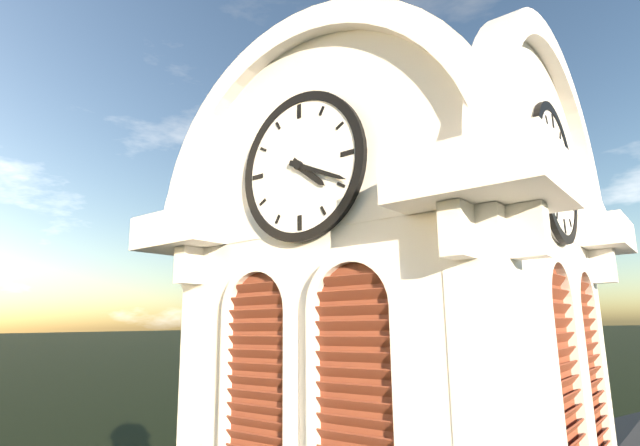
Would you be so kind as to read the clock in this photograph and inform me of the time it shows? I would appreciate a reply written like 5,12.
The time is 4,19
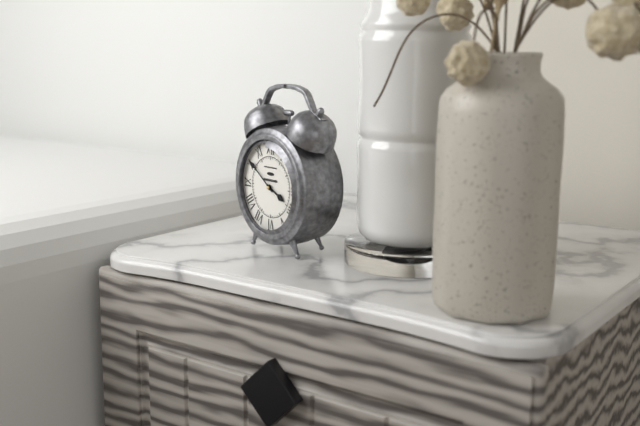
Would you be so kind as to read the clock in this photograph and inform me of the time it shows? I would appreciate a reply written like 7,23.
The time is 3,51
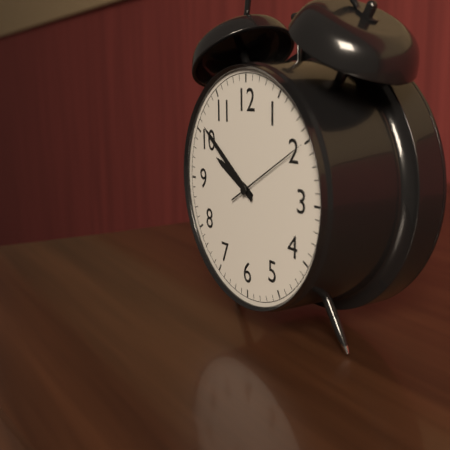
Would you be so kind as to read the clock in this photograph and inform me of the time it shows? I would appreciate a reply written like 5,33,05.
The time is 9,51,10
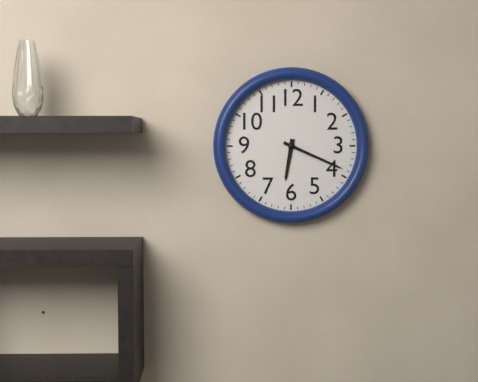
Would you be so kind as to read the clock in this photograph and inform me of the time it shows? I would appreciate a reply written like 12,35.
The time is 6,19
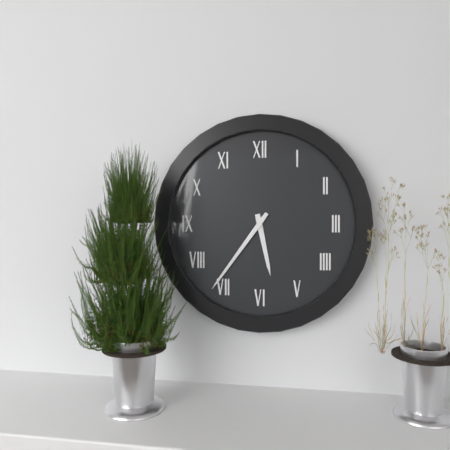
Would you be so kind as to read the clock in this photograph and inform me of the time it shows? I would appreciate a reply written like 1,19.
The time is 5,36
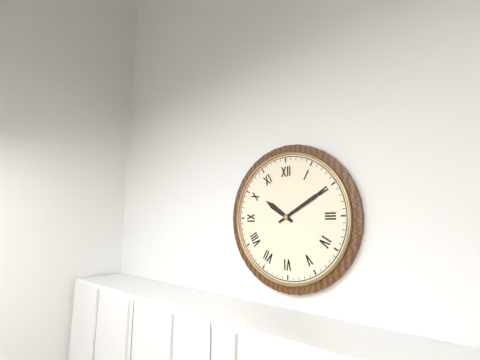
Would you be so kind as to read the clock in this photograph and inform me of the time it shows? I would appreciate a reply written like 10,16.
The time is 10,10
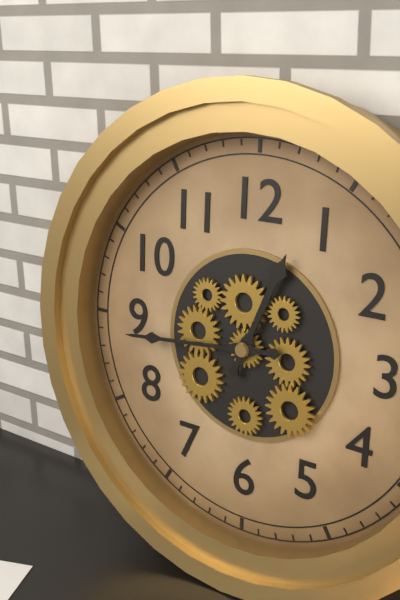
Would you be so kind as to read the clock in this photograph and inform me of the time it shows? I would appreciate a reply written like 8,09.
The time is 12,44
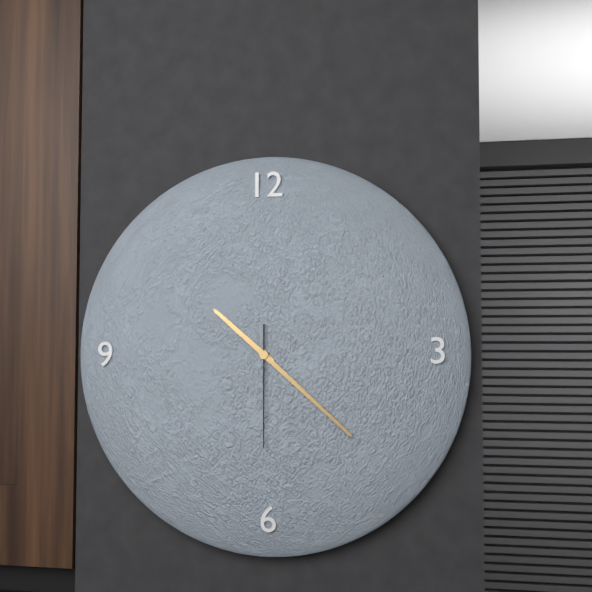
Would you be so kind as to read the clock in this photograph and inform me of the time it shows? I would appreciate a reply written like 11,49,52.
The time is 10,22,30
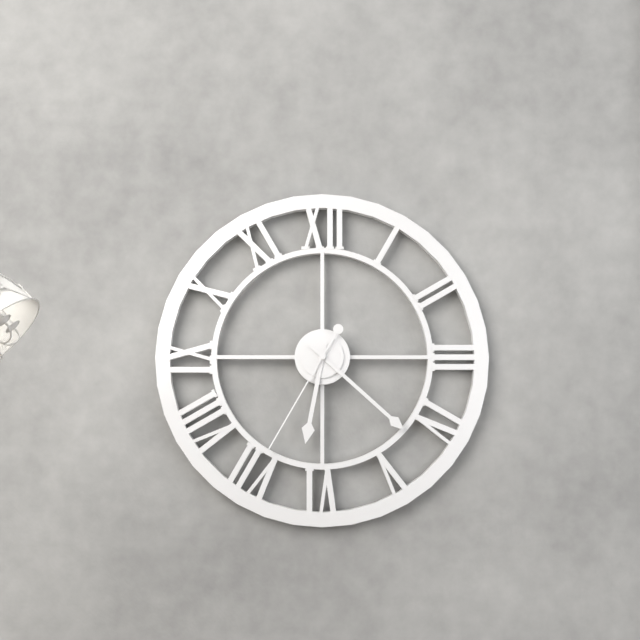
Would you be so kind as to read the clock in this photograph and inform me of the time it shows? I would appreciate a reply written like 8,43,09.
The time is 6,22,35
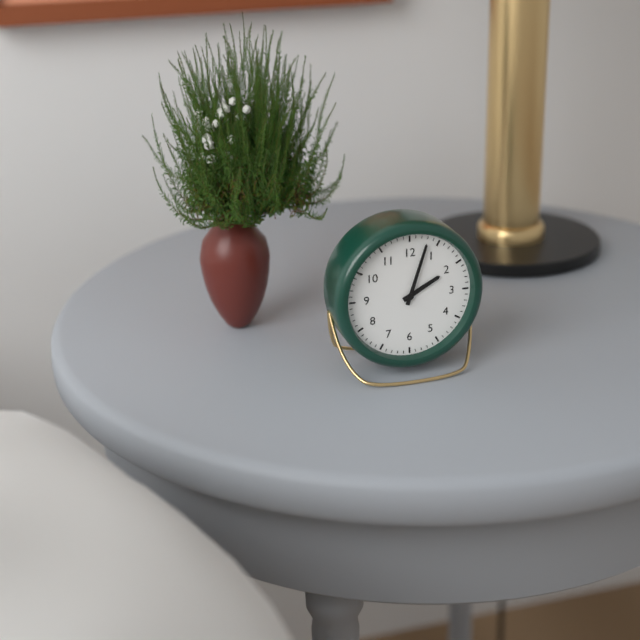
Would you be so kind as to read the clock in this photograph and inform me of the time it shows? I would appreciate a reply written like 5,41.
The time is 2,03
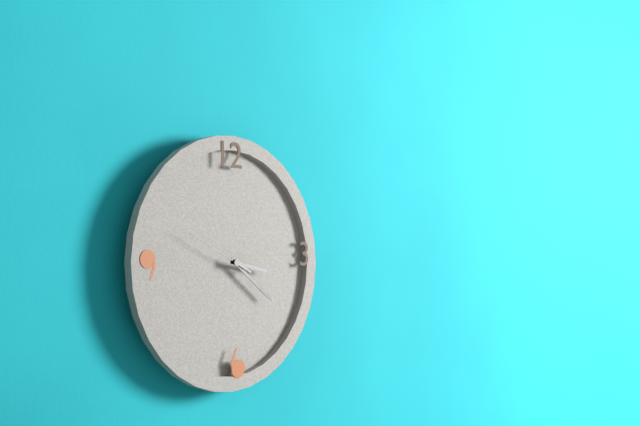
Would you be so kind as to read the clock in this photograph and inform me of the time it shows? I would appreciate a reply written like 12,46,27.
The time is 3,21,49
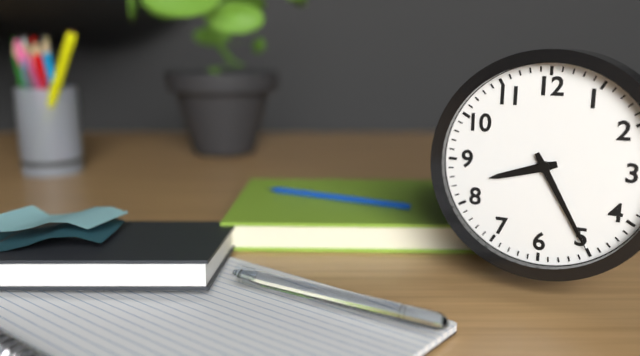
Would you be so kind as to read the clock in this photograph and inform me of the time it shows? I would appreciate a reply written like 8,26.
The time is 8,25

_What you have to do_
Set out the part of the records above that runs from the start through the line containing "The time is 3,51" as a numbered list, leaving out blank lines and the pictures.

_Exercise solution_
1. Would you be so kind as to read the clock in this photograph and inform me of the time it shows? I would appreciate a reply written like 5,12.
2. The time is 4,19
3. Would you be so kind as to read the clock in this photograph and inform me of the time it shows? I would appreciate a reply written like 7,23.
4. The time is 3,51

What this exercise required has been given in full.